Very eccentric boats - really only useful as daysailers and PHRF racers - very obsolete as race boats. Crouching headroom and very open interiors not conducive to staying on board. Slingshot cockpit really intrudes on the interior. The deck layout and rig came from probably the worst time of the IOR - the middle of the hardware wars. The deck is covered in hardware and absolutely everything is adjustable, to absurd levels. For example, one I checked out had the main chainplates on some sort of transverse slide so the leeward rigging could be slid a few inches inboard to "improve" the trim angle on the jibsheet.

I think the real deal killer on those boats is the hydraulic drive. They all seem to have it. Aside from that you could make a pretty neat day boat out of one - they are good looking, very racy styling, and pretty fast - at least as fast as a Peterson 1/2 Ton from the same era.

C&C custom shop built them so construction quality is pretty well unquestioned.


----------



## Faster (Sep 13, 2005)

^^ What he said 

But the one at SALTS looks to be in as good a shape as you could possibly expect, at least going by the pics. Still a bizarre cockpit arrangement for anything but racing.

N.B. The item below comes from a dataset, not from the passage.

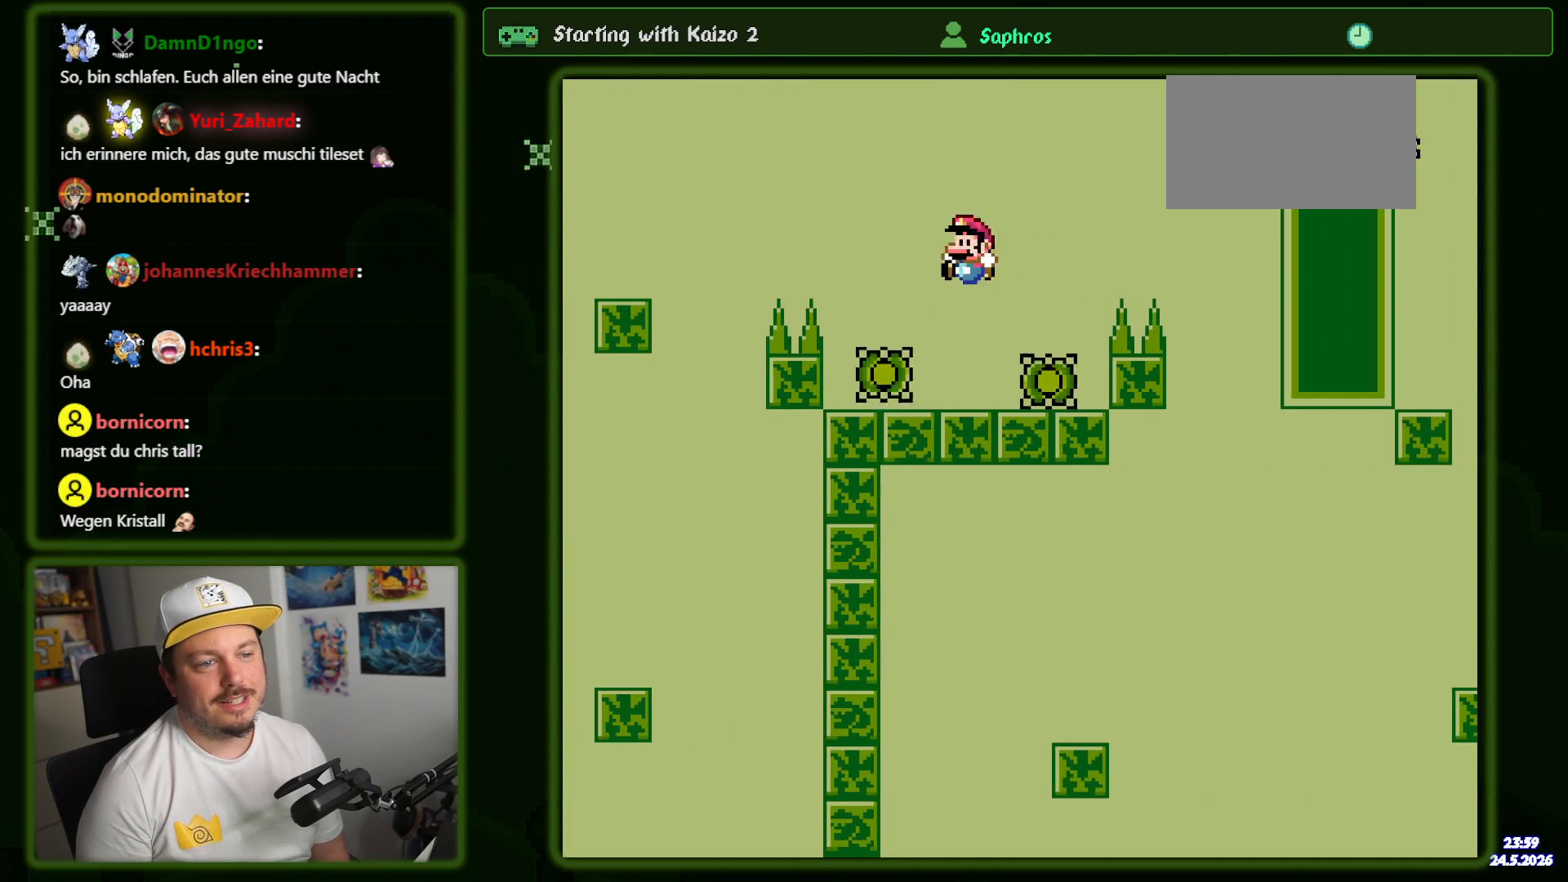
{"buttons": ["B", "Y", "DPAD_RIGHT"], "events": [[66, "DPAD_LEFT", "up"], [83, "DPAD_UP", "up"], [100, "DPAD_RIGHT", "down"], [200, "B", "down"]]}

There's another rotting on a mooring buoy at Newcastle Island.. that's a sad sight.


----------



## SeannJen (Mar 10, 2014)

These boats sail wonderfully- I bought one last summer, and have had it out on San Francisco Bay several times. Light or heavy air, helm is easy and very responsive, turns on a dime, and even when over canvassed did not have to fight a bunch of weather helm. The Volvo diesel wasn't running when I got the boat, but in the process of fixing it, I discovered it is a very, very simple engine and easy to work on- dunno why everyone pooh-pooh's them, but it helps that I am a boat mechanic. The only thing I don't like about them is the hydraulic drive- the forward-reverse valve was frozen when I got the boat. I managed to free it up, but now it leaks about a quart of oil every 8 to 10 hours of running, so I am going to have to get it rebuilt- should be able to get it done at any hydraulic shop. I am reserving opinion until I get it just right. I'm sure I'll spend the next couple of years fixing the boat up, but it is basically a very sound boat, and even right now I wouldn't hesitate to take a day sail around the Farallons, or overnight up and down the coast. The interior is rather spartan, but for just one or two people on a weekend it is fine. I will know more about the boat after I haul it this fall, till then, this is what just I have experienced.


----------



## sailingone (Feb 13, 2015)

Thanks All for your comments.
I did received info from SALT regarding the hydraulic drive which is off course Volvo Hydraulics. Crazy, in the early seventies as a very young graduate, I worked for Volvo BM and our Firm took on this brand new line of Volvo Hydraulics and my job was to find applications where this new Hydraulic technology could be implemented. I left in 1975 to discover Canada and proceeded with a career in the Oil and Gas. I can not take credit for implementation of a Hydraulic drive on a sailboat, what were they thinking ? The original pump and motor are no longer available and new models have replaced the old ones. Some parts may be still available or inter changeable, however no guarantees. A new pump and motor off the shelve is going to set you back about $6,500.00 installation and additional parts and pieces are more extra. So if you buy a boat with such drive, note to self, make sure it is working 100% or you could be sticking an outboard on here tail end. On my next trip to Vancouver Island, soon I hope, I will check her out and let you know. I may need some more info from Seannjen seeing he actually sails one. Seannjen what is the PHRF for the C&C 1/2T in your area ? 
Can she sail to her numbers? 
Cheers, Gerard


----------



## SloopJonB (Jun 6, 2011)

Hydraulic pumps rarely have any problems other than seals do they?


----------



## sailingone (Feb 13, 2015)

the hydraulic drives operate at 4000 psi and the relief pressure is set at 5500 psi. At these pressure and 35 years later there bound to be "sweeting" (leaking) happening.


----------



## SeannJen (Mar 10, 2014)

Been out and about lately, sorry it took so long to post more information, if anyone is interested. 
Still don't care much for the hydraulic drive, but I finally got it to stop leaking- what a nightmare. Works okay, the biggest problem now is the smell, I guess the hydraulic fluid gets pretty hot, and no matter what, the interior stinks of hydraulic fluid for days after running the boat for a few hours. Hoping it won't be so bad in the summer.


----------



## krisscross (Feb 22, 2013)

SeannJen said:


> ...the interior stinks of hydraulic fluid for days after running the boat for a few hours. Hoping it won't be so bad in the summer.


Ha! You wish!
You can try adding some pleasant smelling essential oil to your H-fluid and put a few drops in the bilge as well.


----------



## UrsusMaritimus (Aug 15, 2018)

Stumbled onto this old thread after seeing an ad posted on Craigslist offering a 1976 C&C Half Ton for $8500 in Sidney, BC. Anyone have any thoughts with respect to this particular boat?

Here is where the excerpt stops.